** Extracted information follows **
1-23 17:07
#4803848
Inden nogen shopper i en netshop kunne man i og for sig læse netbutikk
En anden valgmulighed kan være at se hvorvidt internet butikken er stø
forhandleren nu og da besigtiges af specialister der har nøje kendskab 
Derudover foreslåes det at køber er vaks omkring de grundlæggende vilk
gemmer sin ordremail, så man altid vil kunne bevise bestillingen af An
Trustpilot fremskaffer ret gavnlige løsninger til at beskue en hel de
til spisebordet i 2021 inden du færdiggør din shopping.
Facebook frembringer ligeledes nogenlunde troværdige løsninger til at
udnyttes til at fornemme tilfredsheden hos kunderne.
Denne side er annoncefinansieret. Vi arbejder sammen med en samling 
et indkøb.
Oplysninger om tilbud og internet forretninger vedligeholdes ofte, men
** End of Extracted information **
** Extracted information follows **
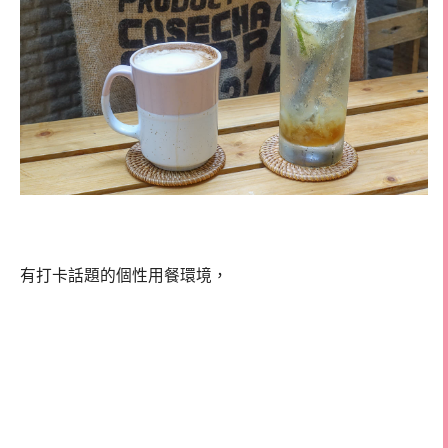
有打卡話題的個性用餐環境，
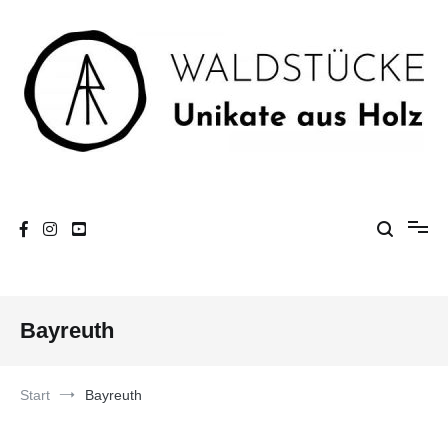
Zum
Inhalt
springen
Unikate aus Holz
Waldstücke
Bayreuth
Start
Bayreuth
** End of Extracted information **
What the task requires ▸ Pull every line with the string "kunne" from the data above.

Task response ▸
Inden nogen shopper i en netshop kunne man i og for sig læse netbutikk
gemmer sin ordremail, så man altid vil kunne bevise bestillingen af An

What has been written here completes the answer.